LUKOIL is one of Russia's most active oil majors abroad. One of its ultimate overseas targets is to regain a giant West Qurna oilfield in Iraq, granted to the firm by the government of former Iraqi President Saddam Hussein in 1997.

Saddam's government scrapped the deal in late 2002, but LUKOIL has said it considers the deal still valid. Fedun and Alekperov confirmed that LUKOIL's representatives planned to travel to Baghdad in February.

Saudi Arabia Awards IOC Contracts for Rub' Al-Khali Basin Exploration

In a major upstream gas offering, Saudi Arabia's Ministry of Petroleum and Mineral Resources has awarded three contracts to international oil companies (IOCs) to explore and develop non-associated natural gas in a 121,000 sq km section of the country's Rub' Al-Khali basin. International companies from Europe, Asia, and the US bid on the three areas.

Each successful bidder will form a separate exploration and production company, in joint venture with Saudi Arabian Oil Co. (Saudi Aramco), which will hold a 20% share.

Contract Area A, which consists of a 30,000 sq km, was awarded Monday to the Russian oil company OAO Lukoil, which will be operator.

Contract Area B, a 39,000 sq km section, was awarded to Sinopec International Petroleum Exploration & Production Corp. a unit of China Petrochemical Corp. Sinopec will be operator.

The 52,000 sq km Contract Area C, the last of the three areas bid, was awarded to a joint venture of Italian company ENI SPA and Spanish company Repsol-YPF SA. Operator ENI will hold a 50% stake and Repsol-YPF 30.

The three sections, located in a southeastern desert area known as the Empty Quarter, have been practically unexplored to date. If gas is found in sufficient commercial quantities, it will be used in the Saudi Arabian domestic market as feedstock for petrochemical plants, power generation, and water desalination, Saudi Aramco said.

The upstream contract packages were developed for bidding after a $25 billion natural gas development plan involving three core venture projects—initiated 4 years ago with IOCs led by ExxonMobil Corp. and Royal Dutch Shell—fell through last year from the sheer complexity of deals that included upstream, midstream, and downstream aspects (OGJ Online, June 10, 2003).
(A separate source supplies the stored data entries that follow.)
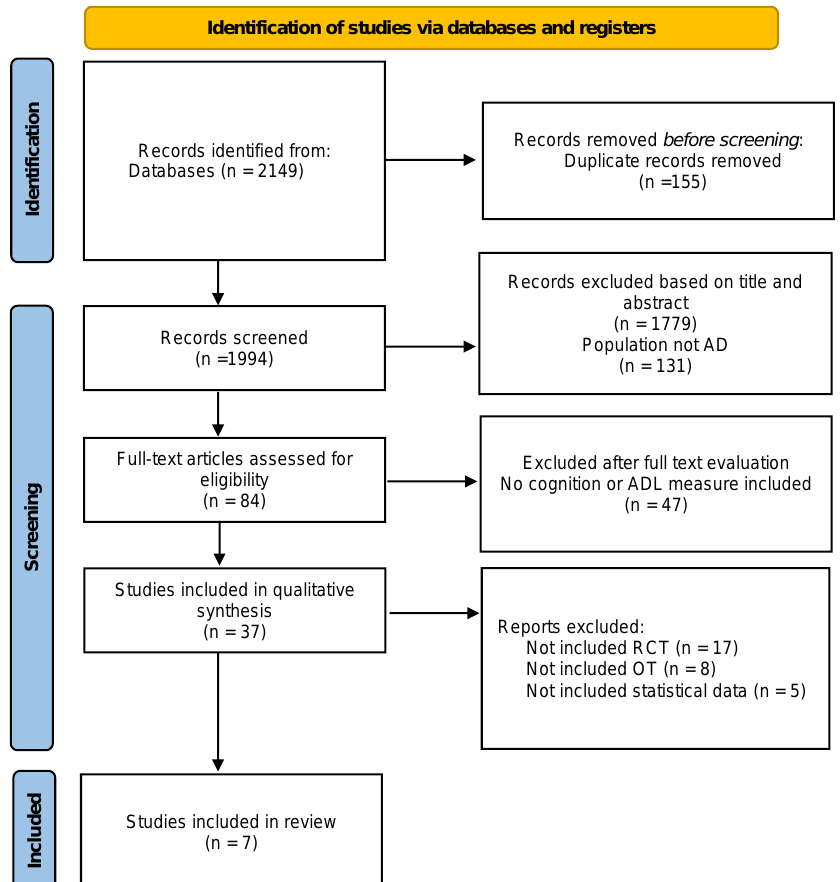
Figure 1. Flow diagram of the study selection process.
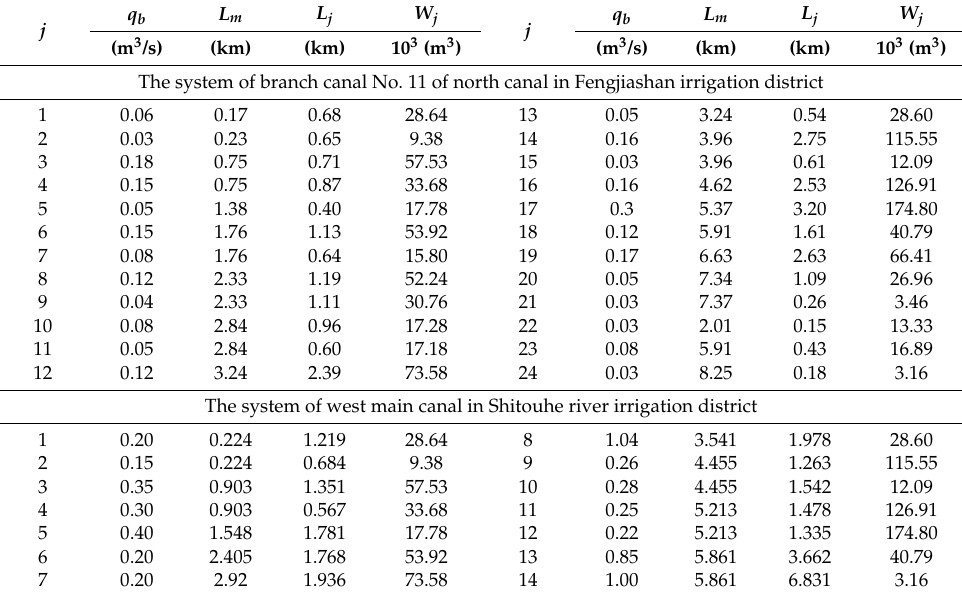
Table 1. Parameters and water requirements of two canal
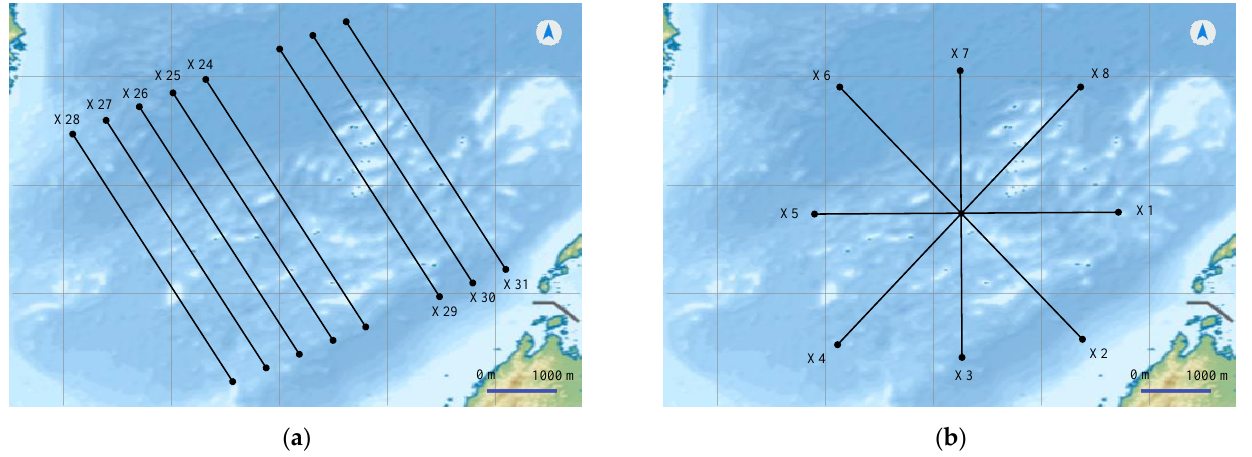
Figure 10. Components of the main line layout: ( a ) parallel survey lines; ( b ) star survey lines. First, we lay out eight parallel main survey lines and five inspection lines in the sim- ulated sea navigation system. As shown in Figure 11, the interval between the eight main lines is about 300 m, and the direction of the main lines is 180° . Then we assume that the minimum turning radius of the sea survey vessel is 100 m. Figure 12 is a schematic diagram of the original navigation system with an unreasonable navigation trajectory. The trajectory does not take the actual turning radius of the survey vessels into consideration. When the vessel reaches survey line Z2, it cannot adjust the vessel’s direction to make it drive along Z2. Obviously, the original navigation route cannot be applied to the actual navigation.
Afterwards, it was decided that the projects be simplified and rebid separately, with Saudi Aramco taking a larger role in the negotiations.
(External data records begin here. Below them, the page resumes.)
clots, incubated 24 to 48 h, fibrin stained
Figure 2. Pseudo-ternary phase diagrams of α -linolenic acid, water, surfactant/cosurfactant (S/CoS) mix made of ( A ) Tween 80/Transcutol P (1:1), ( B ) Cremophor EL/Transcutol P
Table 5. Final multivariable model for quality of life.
A month later, Shell's $4 billion deal, which originally contained exploration in huge Shaybah field in the Rub' Al-Khali basin, development of Kidan gas field, pipelines from Shaybah to natural gas treatment plants east of Riyadh, and construction of a petrochemical plant in Jubail, was revisited last summer (OGJ Online, July 16, 2003) and reconfigured.

Operator Shell (40% interest) and partner Total SA (30 %) signed an agreement in November to form a JV with Saudi Aramco (30%) to explore a 200,000 sq km area in Rub' Al-Khali. That company, the South Rub'al-Khali Co., based in Al-Khobar, plans to begin seismic acquisition activities and other exploration operations this year.

Commenting on the latest IOC contracts, Saudi Aramco Pres. and CEO Abdallah S. Jum'ah said: "Saudi Aramco is very pleased to have another opportunity to partner with international oil companies. We look forward to putting forth our best efforts to leverage the kingdom's natural resources. We recognize the importance of natural gas to the future of the country, and it's gratifying to. . .participate in this endeavor."